We went to the park for a picnic tonight, since the weather was perfect. We tend to picnic at the park that is right nearby the cemetery Harlynn rests in. In a way it's like having the entire family together, though there will always be one missing. I held Little Man in front of me, deliberately placing his feet on the grass. I wanted him to be sure to experience the great outdoors, of course. I looked down at his feet in the grass, and momentarily became overwhelmed. The simultaneous feeling of joy and sorrow you've heard me speak of before flooded over me. Last year, Michelle posted a link to a Pink song on my Facebook timeline. "Beam Me Up". In the opening lyrics, it says, "Blades of grass on tiny bare feet." I looked down, and saw Little Man's tiny bare feet among the blades of grass. I thought how adorable it was, and how his sister would have done the same. While I was adoring Little Man's feet and reveling in his experience outside, Little Miss was making the rounds on the playground equipment. Brent was on vigilant-daddy-duty, making sure she wasn't going to do anything to hurt herself on the playground. We had a delicious, indulgent dinner. It was a beautiful, near-perfect, family outing.

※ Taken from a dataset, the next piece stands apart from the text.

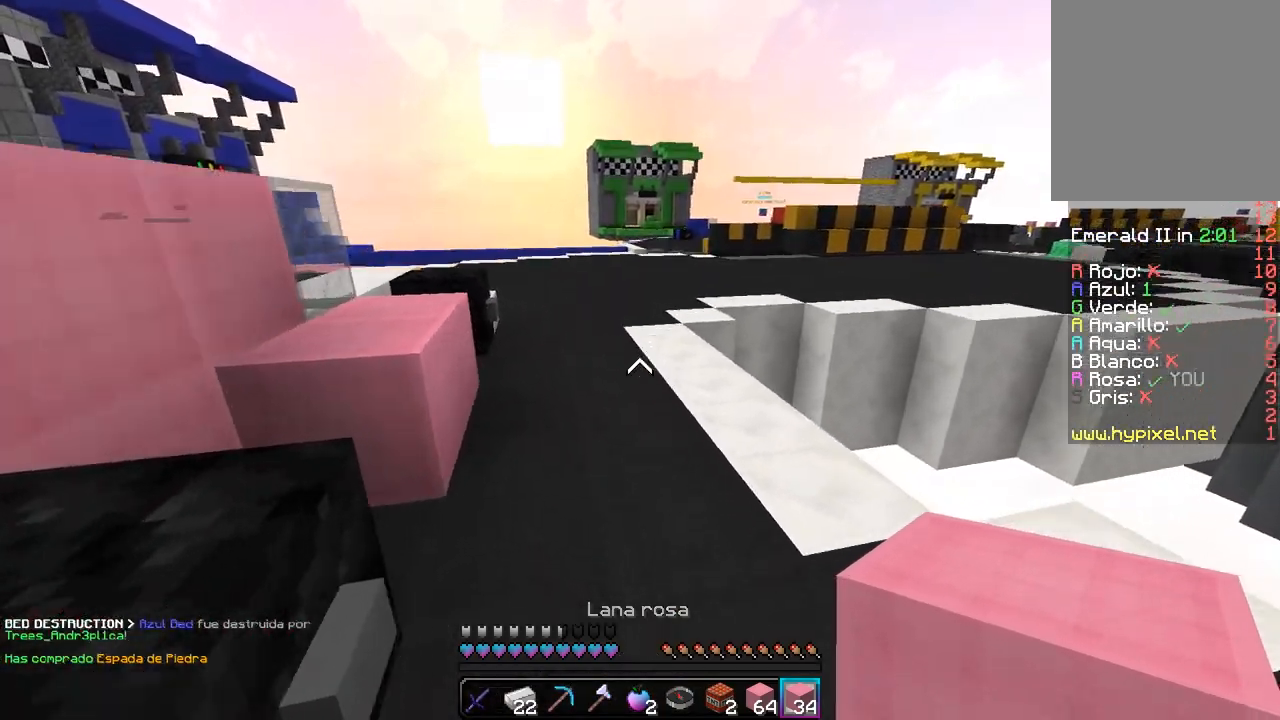
{"keys": ["w"], "mouse": [], "events": []}
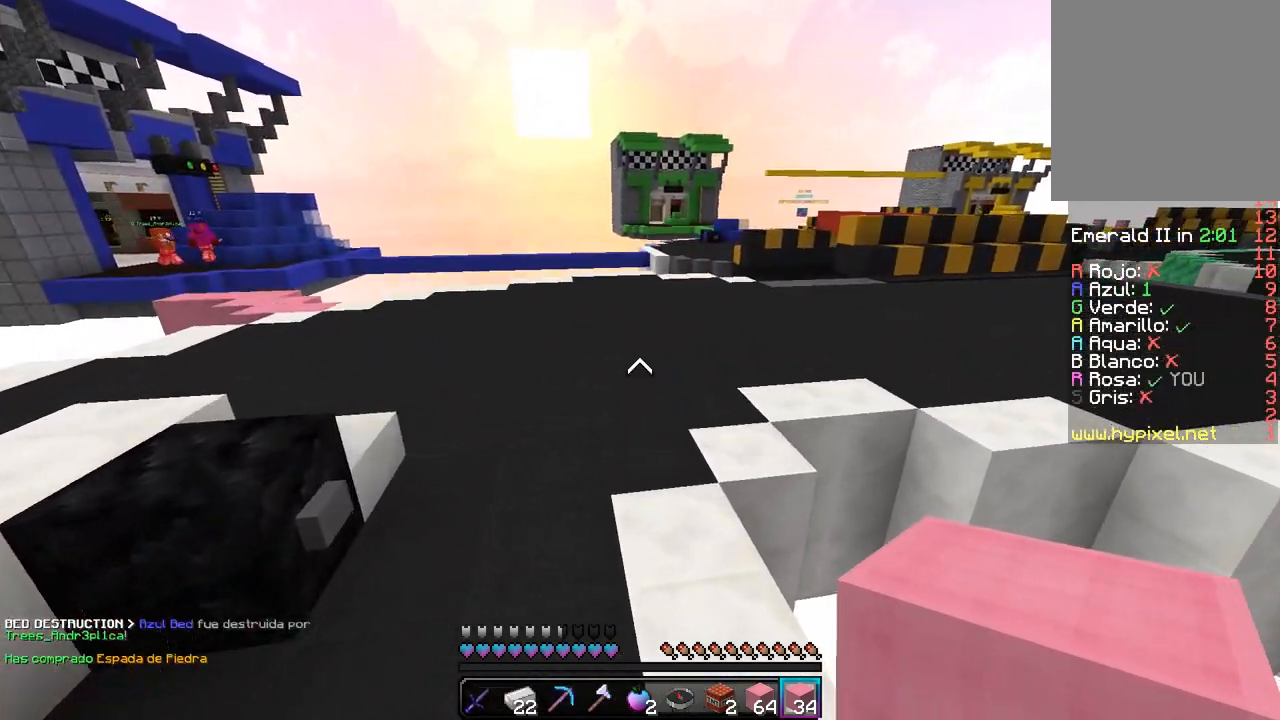
{"keys": ["w"], "mouse": [], "events": [[233, "d", "down"], [433, "d", "up"]]}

This past Sunday marked 16 months since I delivered Harlynn. Tomorrow, the 16th, marks 16 months since her last day above ground. Today marked 16 weeks since Little Man stole our hearts with his safe arrival. This is our bittersweet 16. I know there will be more bittersweet moments to come. While my heart still, always, aches for losing our child, I thank God this little charmer is here with us. These 16 weeks have gone by far too quickly, and it's hard to understand how in such a short span of time, we've become so smitten with this little guy. Even if he does scream. At all hours.
I love you, Little Man. You're the best little brother your sisters could have asked for. You're your Daddy's and my favorite little buddy. Thank you for enduring (and dare I say, enjoying) Mommy's sloppy kisses.
I could not get the link to play. Beam me up, YES! But until then may I and we enjoy every God given blessing we experience.